Any thoughts on this? I understand if you are limited in what you can say, but I'm open to any nuggets.

This is one of those questions that is extremely hard to predict. Even though I was part of that team, it doesn't mean I have any special insight into what will happen.

A lot will depend on sources of funding. Will folks like Nvidia start sponsoring Numba, and if so what will it mean for support of Nvidia alternatives like OpenCL?

It seems like NumbaPro as a stand-alone for-pay product is not viable on its own, but that claim could be wrong based on more recent data that I don't have access to. So external sponsorship may be necessary.

One form of this could be through Continuum's already established business model of consulting and support services. But then the question is whether the nature of those consulting and support projects will allow for developers to actually further the cause of Numba, or just merely hack in poorly conceived features that are demanded by the consulting and support customers? Since Numba is open source, it should be easy enough for anyone to follow along with commits and discussions on GitHub and make their own opinion about what direction that is going.
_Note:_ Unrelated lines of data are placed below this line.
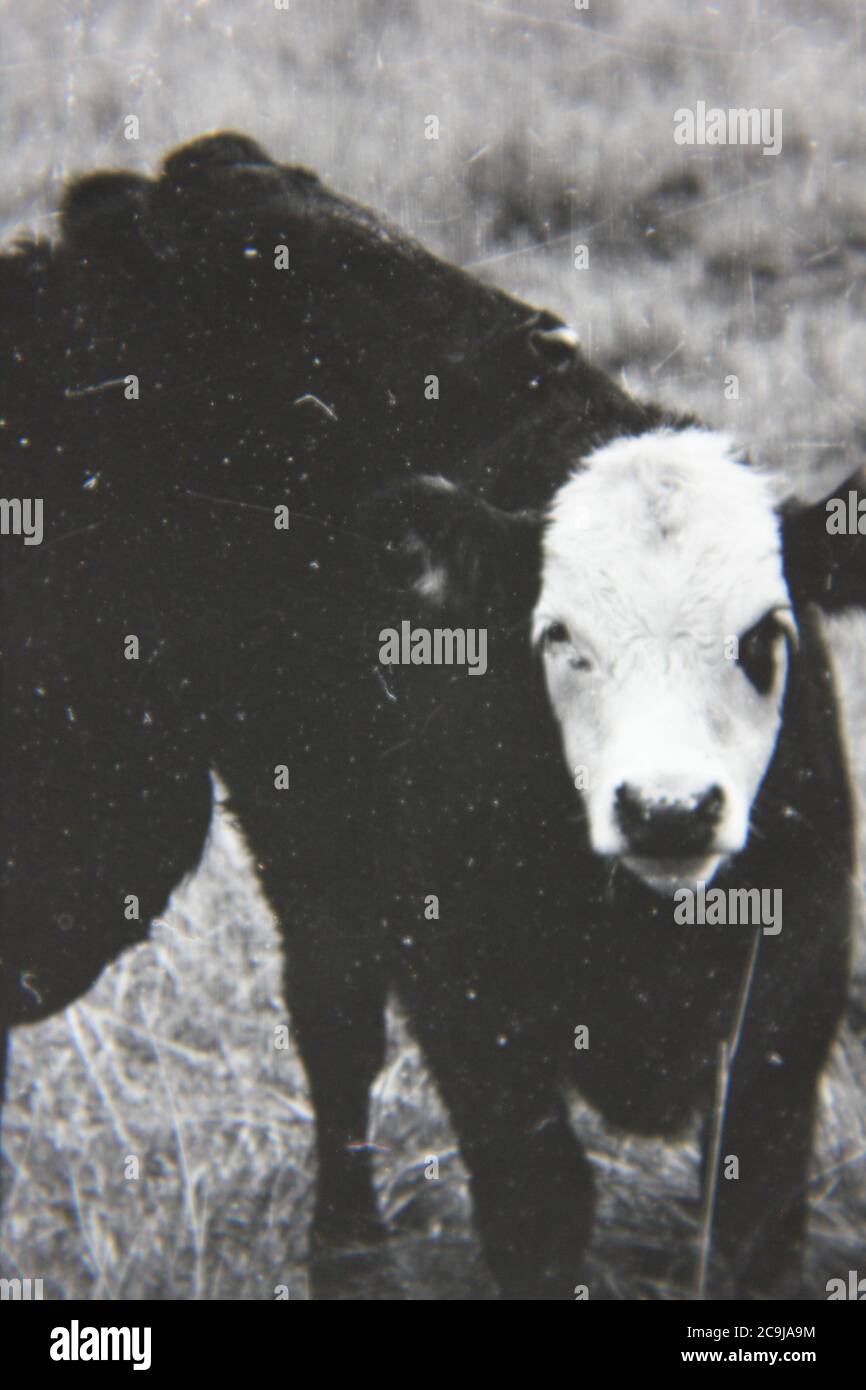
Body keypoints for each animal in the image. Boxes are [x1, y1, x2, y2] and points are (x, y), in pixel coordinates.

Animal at [0, 132, 861, 1301]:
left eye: (763, 637)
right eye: (558, 639)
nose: (669, 810)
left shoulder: (787, 1020)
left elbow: (748, 1227)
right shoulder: (474, 1017)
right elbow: (538, 1209)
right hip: (303, 840)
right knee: (333, 1026)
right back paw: (346, 1255)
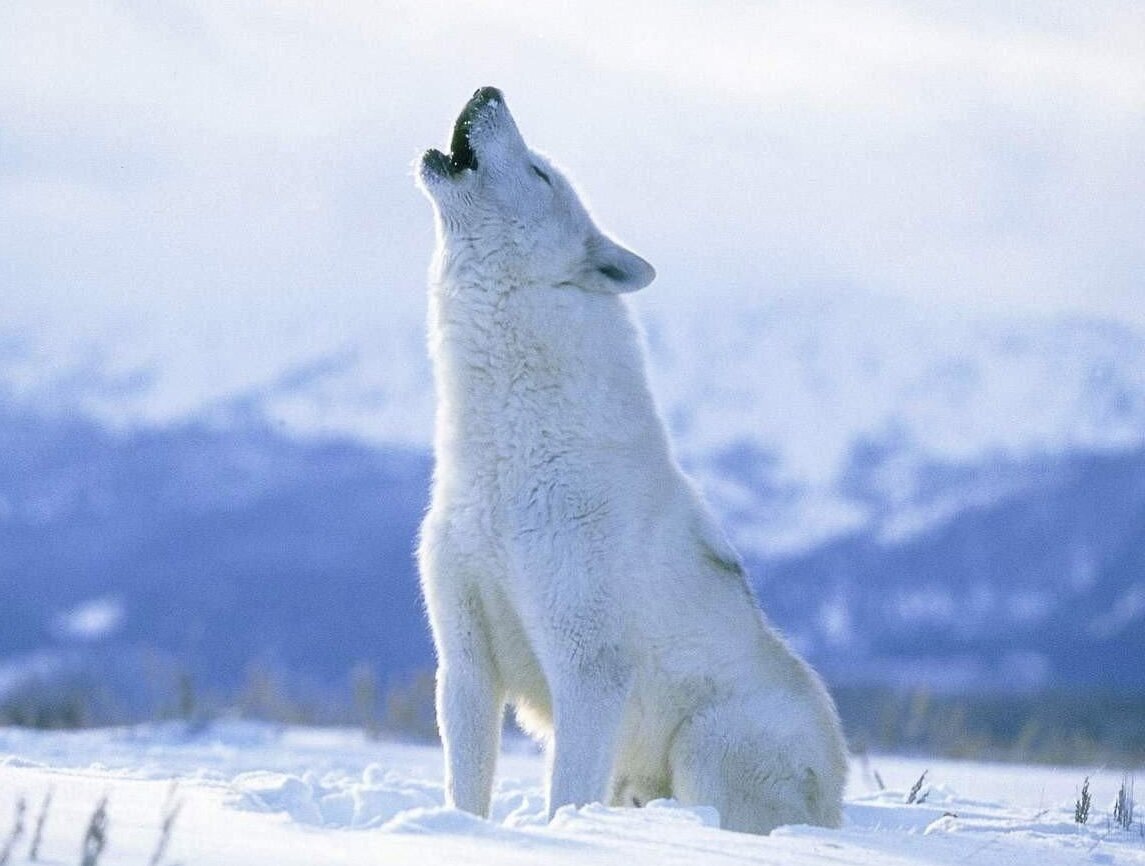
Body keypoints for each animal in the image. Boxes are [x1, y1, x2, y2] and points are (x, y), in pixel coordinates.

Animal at [416, 86, 847, 833]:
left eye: (539, 175)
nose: (488, 90)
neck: (507, 460)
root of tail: (840, 799)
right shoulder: (464, 661)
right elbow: (465, 790)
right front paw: (461, 834)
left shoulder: (588, 668)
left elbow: (565, 793)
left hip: (706, 744)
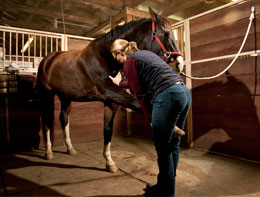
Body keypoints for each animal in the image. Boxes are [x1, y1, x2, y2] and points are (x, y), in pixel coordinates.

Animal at [35, 6, 184, 172]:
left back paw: (70, 148)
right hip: (47, 95)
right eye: (165, 33)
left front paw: (109, 162)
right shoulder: (110, 92)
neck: (105, 57)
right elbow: (137, 104)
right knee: (46, 120)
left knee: (63, 118)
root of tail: (48, 59)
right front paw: (174, 129)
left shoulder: (111, 100)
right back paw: (48, 152)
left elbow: (107, 129)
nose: (179, 64)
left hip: (66, 97)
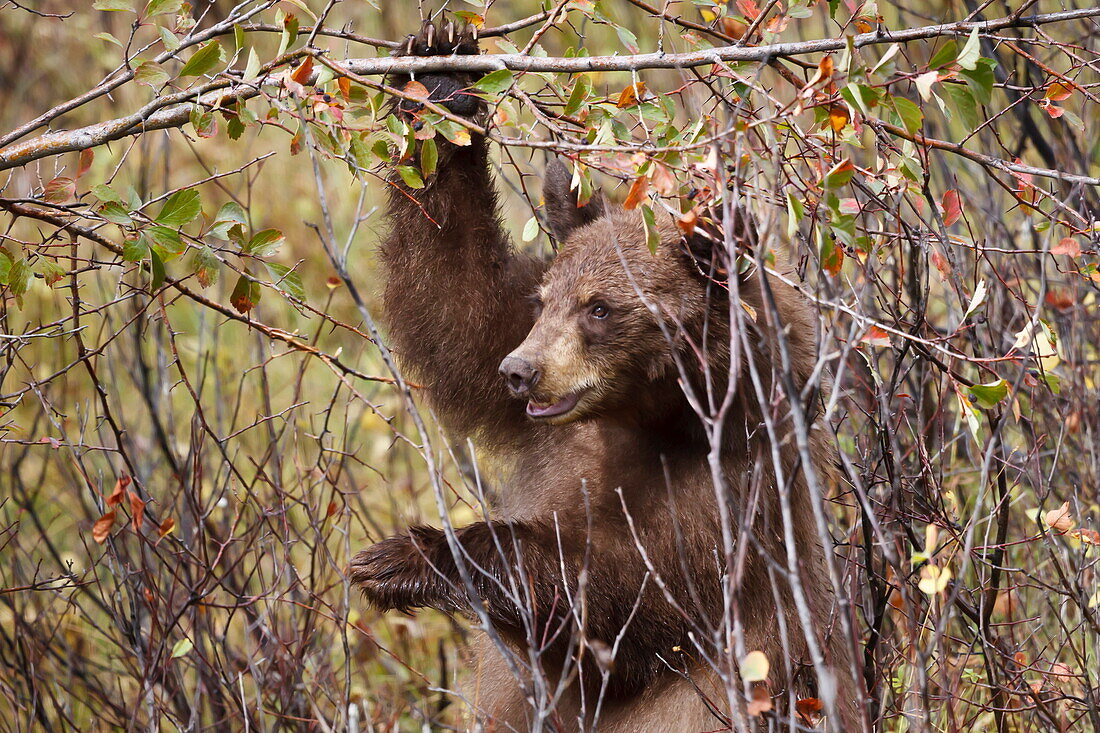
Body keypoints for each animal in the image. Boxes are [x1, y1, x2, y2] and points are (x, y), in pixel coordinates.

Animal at [347, 18, 862, 730]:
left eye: (600, 308)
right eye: (547, 301)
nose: (522, 371)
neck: (647, 418)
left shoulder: (728, 502)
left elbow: (631, 602)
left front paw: (410, 556)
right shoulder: (553, 422)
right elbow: (459, 305)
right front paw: (442, 77)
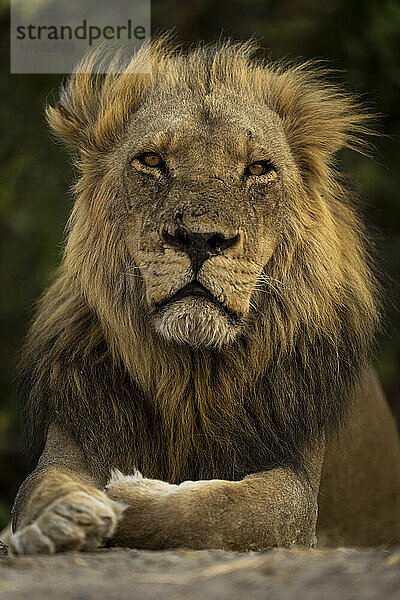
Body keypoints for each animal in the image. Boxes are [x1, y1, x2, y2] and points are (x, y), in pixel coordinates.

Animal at [9, 36, 400, 552]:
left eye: (258, 168)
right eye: (152, 161)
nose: (199, 239)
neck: (191, 376)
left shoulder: (299, 488)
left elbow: (224, 510)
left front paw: (128, 491)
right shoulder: (76, 435)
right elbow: (41, 485)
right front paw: (62, 517)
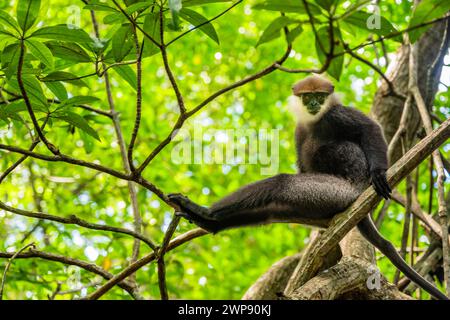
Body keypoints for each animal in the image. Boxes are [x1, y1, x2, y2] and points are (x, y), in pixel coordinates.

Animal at [168, 75, 446, 300]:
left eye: (320, 97)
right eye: (307, 97)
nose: (314, 105)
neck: (315, 120)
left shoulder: (337, 114)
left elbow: (370, 128)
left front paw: (379, 174)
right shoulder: (299, 130)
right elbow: (302, 163)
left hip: (338, 192)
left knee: (282, 183)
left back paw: (206, 213)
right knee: (274, 209)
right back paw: (209, 221)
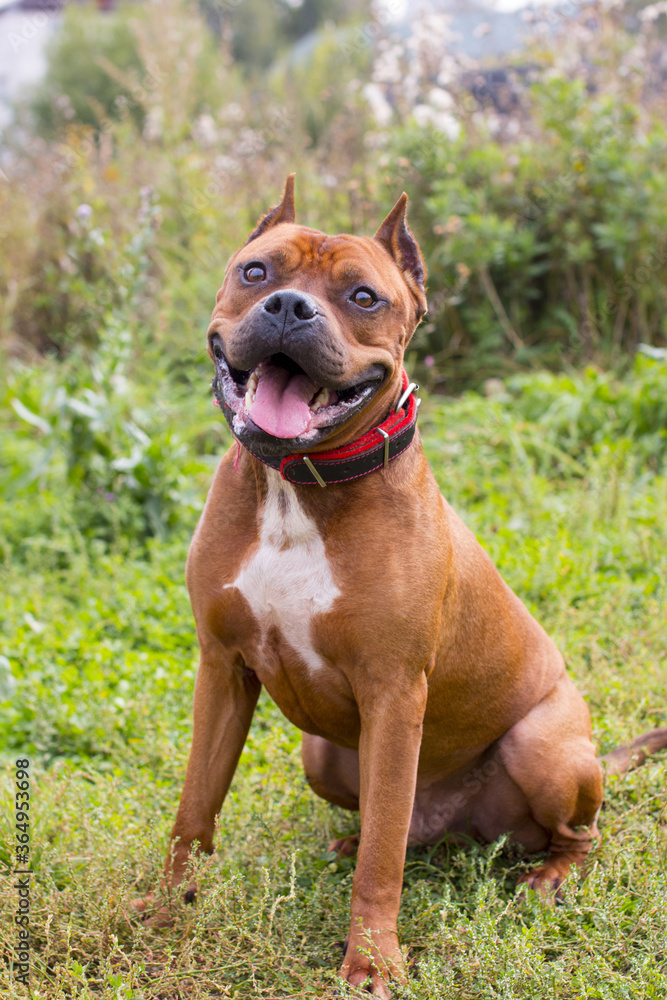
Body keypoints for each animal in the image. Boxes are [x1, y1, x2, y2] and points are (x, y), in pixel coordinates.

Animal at [136, 176, 667, 996]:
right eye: (256, 271)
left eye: (363, 296)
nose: (289, 307)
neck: (296, 486)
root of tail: (454, 828)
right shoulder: (221, 668)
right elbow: (195, 807)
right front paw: (168, 909)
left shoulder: (392, 692)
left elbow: (383, 861)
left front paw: (372, 961)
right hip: (321, 754)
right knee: (394, 829)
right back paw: (349, 841)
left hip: (544, 749)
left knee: (564, 834)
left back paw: (549, 876)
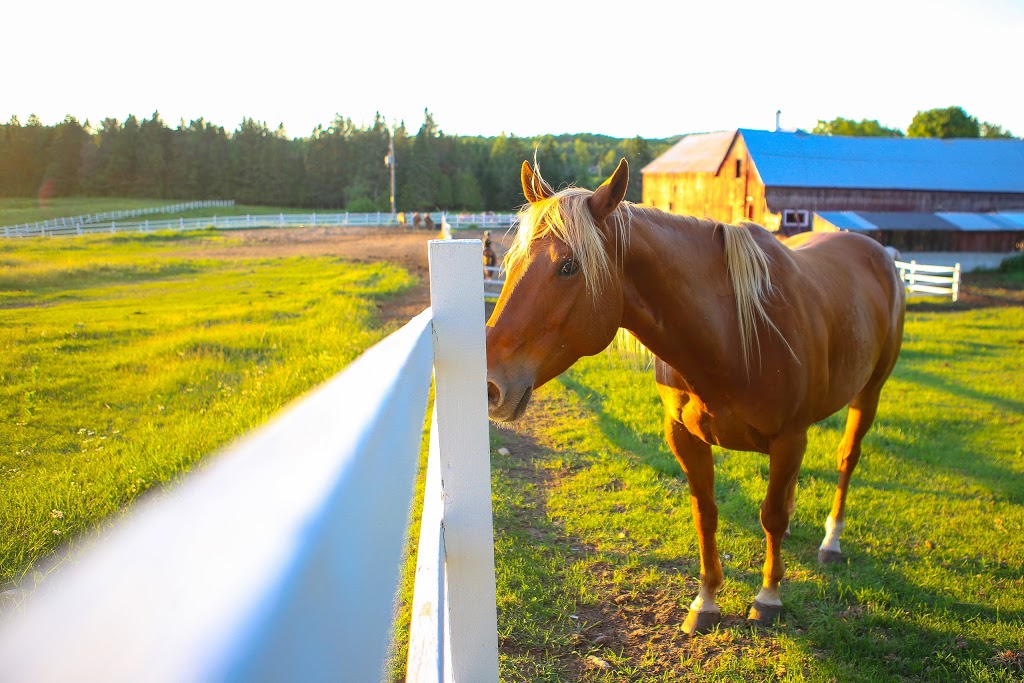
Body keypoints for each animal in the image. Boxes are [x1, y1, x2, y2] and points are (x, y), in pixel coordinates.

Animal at [487, 157, 905, 634]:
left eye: (569, 266)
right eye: (511, 261)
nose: (490, 383)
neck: (733, 333)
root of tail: (878, 253)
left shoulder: (789, 437)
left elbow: (771, 515)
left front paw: (768, 596)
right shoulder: (685, 437)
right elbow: (706, 513)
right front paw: (705, 601)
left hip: (868, 394)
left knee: (847, 459)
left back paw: (831, 540)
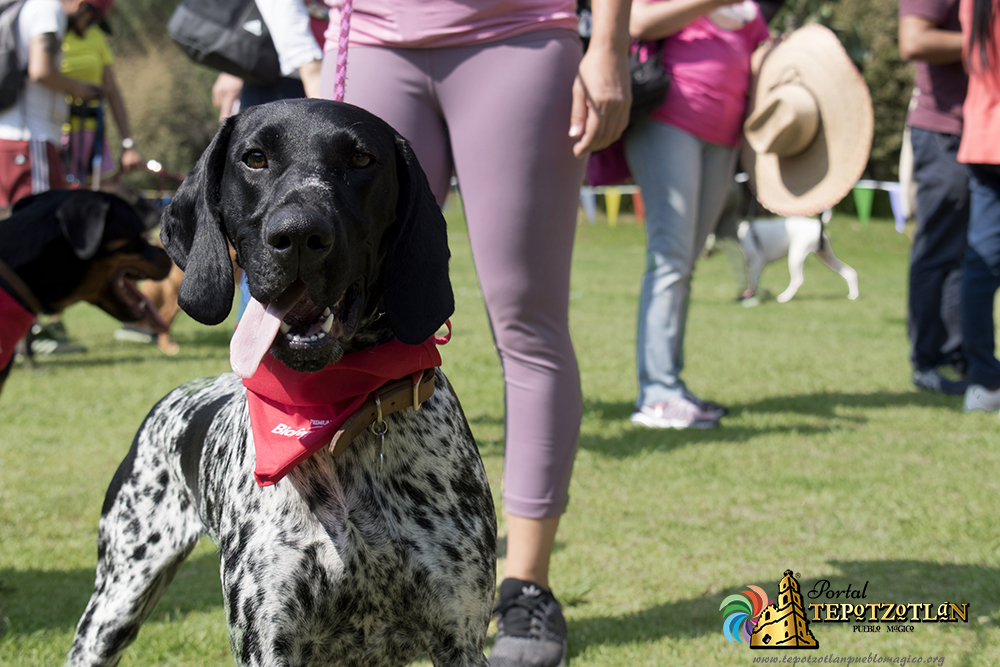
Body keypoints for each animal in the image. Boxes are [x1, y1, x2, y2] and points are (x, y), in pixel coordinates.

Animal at [66, 99, 496, 667]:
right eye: (254, 158)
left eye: (361, 159)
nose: (298, 236)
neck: (337, 419)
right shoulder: (267, 638)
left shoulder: (460, 636)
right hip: (113, 605)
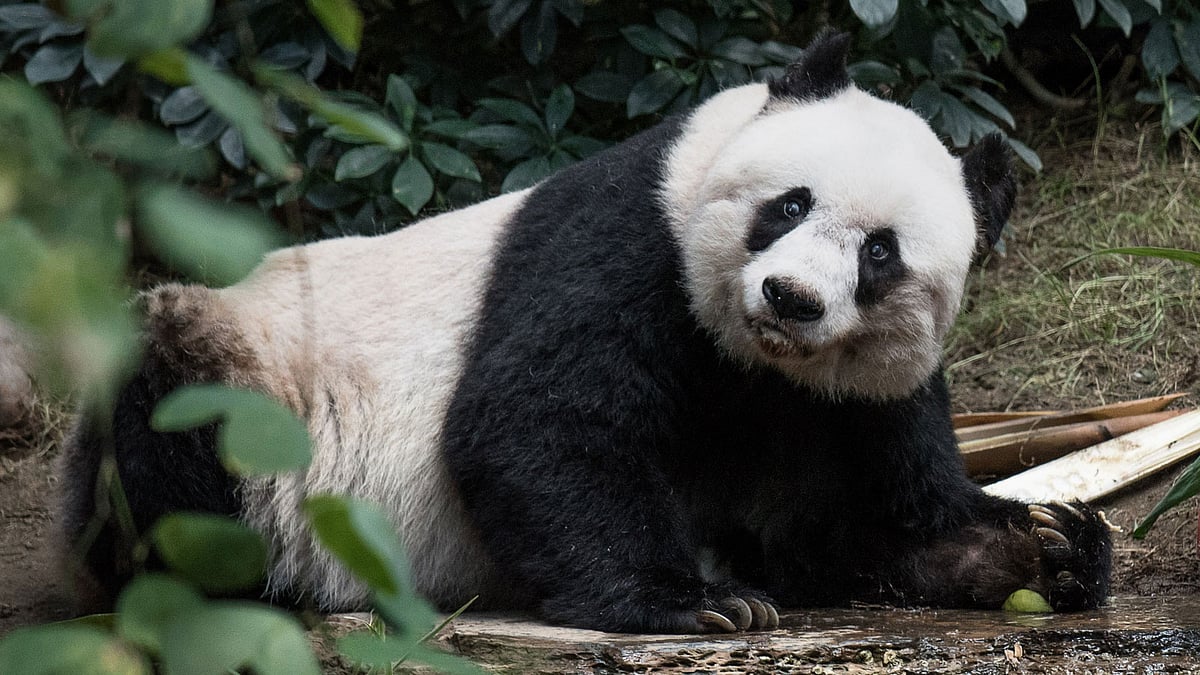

The other question that is always hard is staffing. Far and away the colleagues I had the chance to work with on the Numba team were amazingly good. But it's not clear if working solely on Numba can justify the sort of salary that would be required to attract very top engineers and grow the team. You might start to see more interns and/or post-doc type labor feeding into Numba, and again I don't know what that will mean for the project ... could be good or bad.

At the same time, you've also got a lot of active development for Julia, PyPy, and a lot of people still prefer to use Cython rather than jitting functions. Some people even call into question the entire goal of making something that is "easy" but also a "black box" -- like the way just dropping in `jit` works for people who merely use, but don't understand the inner workings of, CPython.

It's an exciting area, and the Numba team has as much talent and ability to claim a significant piece of the tool space surrounding high performance computing as anyone else. Whether that will pan out for them is still really hard to predict.

Thanks very much for your thoughts.

What do you think about the foundational tech of numba itself?

Do you think it is any more of a black box than say Julia? Is there anything about it that would impede extension into a more stable, predictable and feature rich product?

BTW looks like Intel is doing some stuff with Julia: https://github.com/IntelLabs/ParallelAccelerator.jl

There has also been alot of recent funding to Continuum and dev of numba seems to be going strong. Also some recent work with AMD.